Laaber/Großetzenberg

Michael Jobst ist 40 Jahre Vorsitzender

.Die Jagdgenossenschaft Großetzenberg zeichnet ihren Vorsitzenden aus, der Durchhaltevermögen und Verantwortungsgefühl hat.

Michael Jobst (links) wird von seinem Stellvertreter Erwin Weigert geehrt. Foto: Neuhoff
Michael Jobst (links) wird von seinem Stellvertreter Erwin Weigert geehrt. Foto: Neuhoff

Laaber.Wenn jemand mehrere Jahre oder sogar Jahrzehnte ein Ehrenamt ausübt, dann kann man sagen, dass er oder sie Durchhaltevermögen und Verantwortungsgefühl in sich vereinigt. Eine solche Persönlichkeit hat die Jagdgenossenschaft Großetzenberg im Markt Laaber mit Michael Jobst in ihren Reihen. Jobst ist seit 45 Jahren Mitglied in der Vorstandschaft der Vereinigung der dortigen Jagdgenossen, und seit 40 Jahren hat der Polzhausener das Amt des 1. Vorsitzenden inne.

Die Jagdgenossenschaft hat Michael Jobst für seine Verdienste um die Gemeinschaft in der letzten Versammlung geehrt. Auch Forstdirektor Erwin Engeßer, als Vertreter des Amts für Landwirtschaft, Ernährung und Forsten, Regensburg, würdigte die Leistungen von Michael Jobst.

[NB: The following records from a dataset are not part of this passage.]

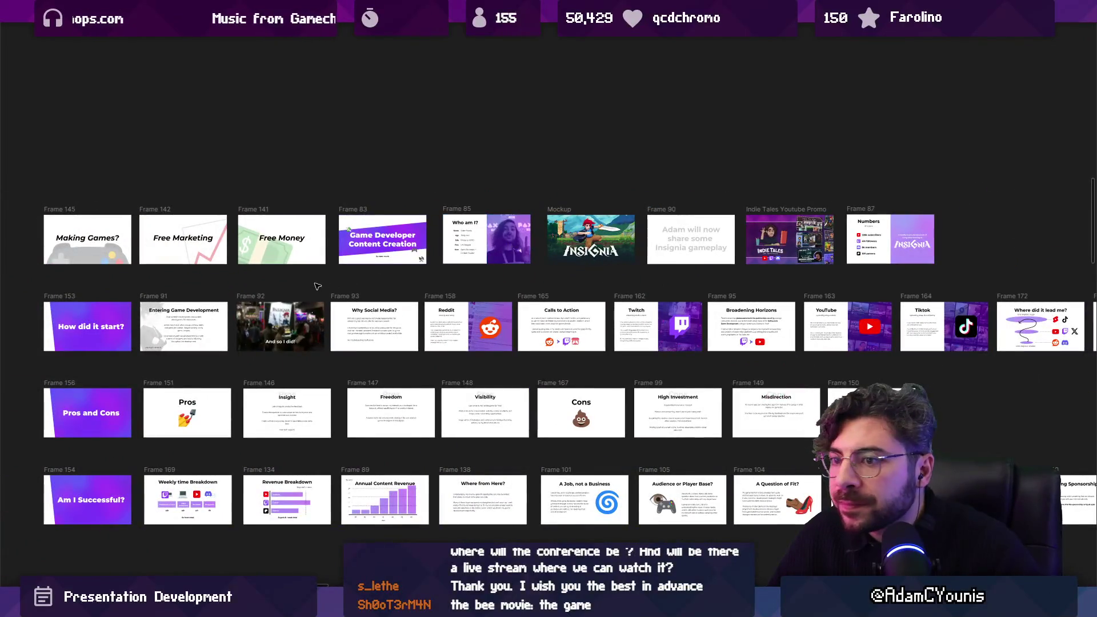
scroll(499, 222, right, 4)
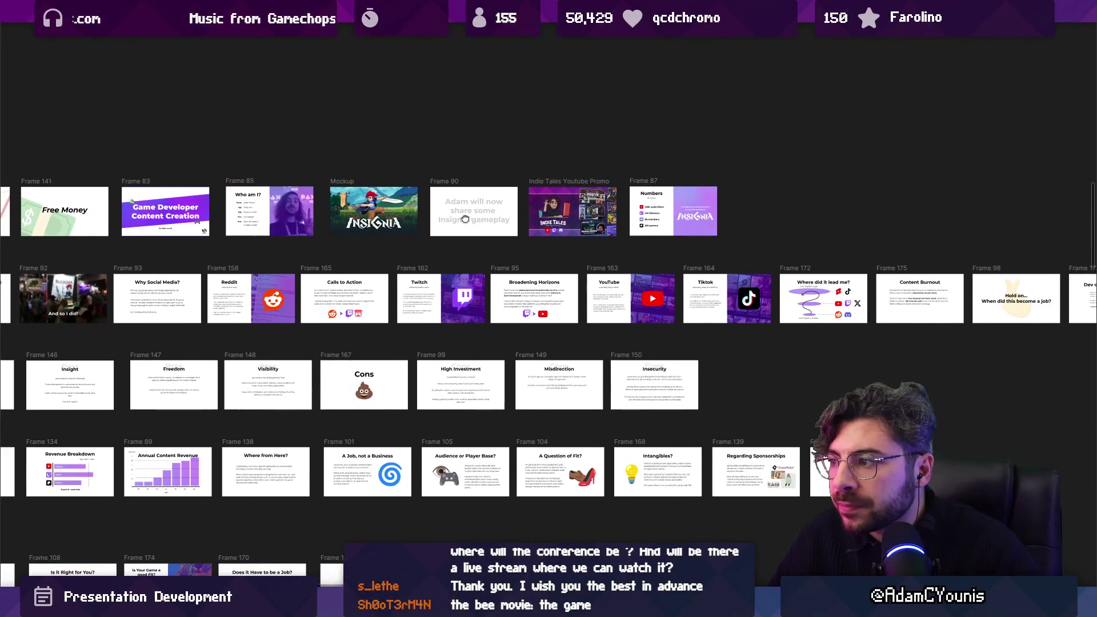
scroll(499, 222, down, 4)
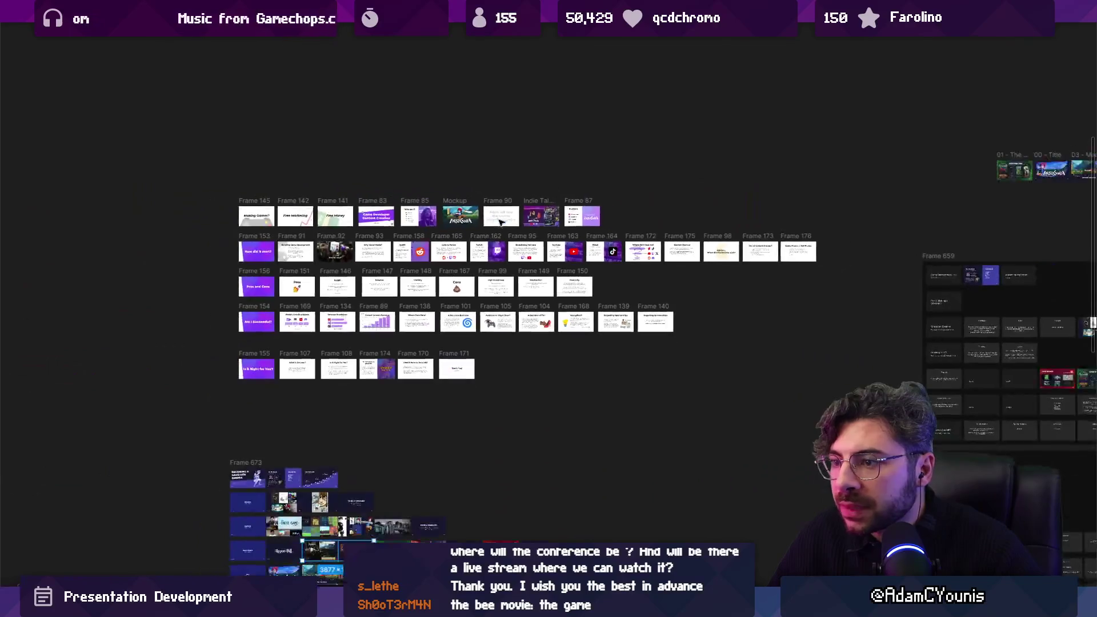
click(538, 206)
scroll(512, 131, down, 3)
drag(512, 117, 675, 462)
scroll(427, 249, up, 5)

Zweiter Vorsitzender Erwin Weigert beschrieb in einer Laudatio das Lebenswerk des ersten Jagdgenossen. Weigert stellte dabei heraus, dass Michael Jobst das Amt nicht nur „auf dem Papier ausübte“, sondern dass es ihm immer eine Herzensangelegenheit war, sich für die Belange der Waldbesitzer und Landwirte einzusetzen. Diese sähen sich schon lange vor die schwere Aufgabe gestellt, ihren Wald sachgemäß und zukunftsorientiert zu bewirtschaften.

Michael Jobst habe in Verantwortung für den Wald immer versucht, die gesetzliche Vorgabe „Wald vor Wild“ in die Tat umzusetzen, was ihm so manche harsche Reaktion von verschiedenen Seiten eingebracht hat. Als Ergebnis der Bemühungen des 1. Vorsitzenden könne man in den Wäldern im Bereich der Jagdgenossenschaft sagen, dass man Wald und Wild erreicht habe, so Weigert.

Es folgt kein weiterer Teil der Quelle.